Business / Opinion

Housing stimulus unsustainable

(China Daily) Updated: 2014-07-01 07:40

Hohhot, the capital of the Inner Mongolian autonomous region, has broken the silence to become the first provincial capital city to suspend the ban on second-home purchases by local residents.

However, the move taken by Hohhot's authorities to stimulate local housing sales, as a way of easing their fiscal crunch, is unlikely to produce the desired effects in the short run, a Southern Metropolis Daily article said.

Housing stimulus unsustainable
Pan: China's property market, another Titanic 
It is an indisputable fact that after experiencing a property boom in the previous decade, the current decline in house sales has plunged many local governments in China into a difficult economic position. The reduction in revenue has forced some local governments to cut their spending on infrastructure construction and urban renovation. As a result, targeted measures to boost housing markets are viewed by local governments as the quickest and also most effective means to swell their coffers.

However, although local governments are allowed to manage their housing markets at their discretion in accordance with market principles, the central government has maintained its housing market regulatory policy basically unchanged.

To create a more favorable development environment, the central government is doing its utmost to funnel public funds into the real economy. In an inspection tour of the Inner Mongolia in May, Premier Li Keqiang once again stressed that the financial sector should support the real economy.
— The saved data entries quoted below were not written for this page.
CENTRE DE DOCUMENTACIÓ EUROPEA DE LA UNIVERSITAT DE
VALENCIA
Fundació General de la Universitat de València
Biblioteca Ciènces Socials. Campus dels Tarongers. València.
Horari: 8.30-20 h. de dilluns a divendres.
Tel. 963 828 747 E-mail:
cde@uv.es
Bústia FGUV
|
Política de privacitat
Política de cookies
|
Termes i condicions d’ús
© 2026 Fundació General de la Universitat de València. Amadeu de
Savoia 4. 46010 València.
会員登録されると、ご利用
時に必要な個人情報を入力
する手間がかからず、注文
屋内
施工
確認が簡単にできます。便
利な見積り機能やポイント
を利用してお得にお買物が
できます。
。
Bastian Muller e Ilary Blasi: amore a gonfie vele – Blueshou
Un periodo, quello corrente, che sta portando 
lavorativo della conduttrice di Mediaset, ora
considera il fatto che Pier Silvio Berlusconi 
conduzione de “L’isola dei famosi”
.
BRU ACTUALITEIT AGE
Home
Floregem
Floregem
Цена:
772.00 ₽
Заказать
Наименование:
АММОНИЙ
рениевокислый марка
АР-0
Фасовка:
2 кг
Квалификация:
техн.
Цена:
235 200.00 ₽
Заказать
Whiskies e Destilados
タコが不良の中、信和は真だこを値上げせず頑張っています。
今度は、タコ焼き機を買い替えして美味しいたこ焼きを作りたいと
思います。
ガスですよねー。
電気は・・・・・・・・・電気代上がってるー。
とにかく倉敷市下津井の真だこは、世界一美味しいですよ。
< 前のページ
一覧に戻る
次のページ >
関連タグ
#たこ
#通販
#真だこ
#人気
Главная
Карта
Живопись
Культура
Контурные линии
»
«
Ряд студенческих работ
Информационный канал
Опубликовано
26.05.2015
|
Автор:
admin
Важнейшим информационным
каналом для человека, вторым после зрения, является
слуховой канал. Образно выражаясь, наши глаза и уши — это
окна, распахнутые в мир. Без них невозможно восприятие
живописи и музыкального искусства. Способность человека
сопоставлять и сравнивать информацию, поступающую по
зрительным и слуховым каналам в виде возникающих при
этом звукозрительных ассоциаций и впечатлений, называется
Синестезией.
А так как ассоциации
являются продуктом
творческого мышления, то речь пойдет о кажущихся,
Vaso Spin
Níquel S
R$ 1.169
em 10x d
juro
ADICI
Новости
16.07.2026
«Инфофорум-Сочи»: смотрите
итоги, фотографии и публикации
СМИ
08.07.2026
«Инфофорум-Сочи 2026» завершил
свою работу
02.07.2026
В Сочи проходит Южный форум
The moderate fall in housing prices that has occurred in some regions remains a trend that will continue into the future. The accelerated efforts of developers to lower prices as a means to generate funds, as well as concentrated sales of redundant homes by some officials in the context of the forthcoming adoption of a real estate registration regulation nationwide, make such a housing market trend certain.

Such a general environment, together with potential homebuyers expectations that house prices will continue to drop, mean that any housing market rebounds caused by short-term administrative stimulation are unlikely to be sustained for long. The increased risk consciousness among developers, investors and speculators also undercuts the possibility for any rebounds in housing prices.

No matter how tightened their fiscal conditions are, local governments should realize that any short-term administrative means to boost the housing market will be harmful and not beneficial to local economy, and they need to support the real economy instead.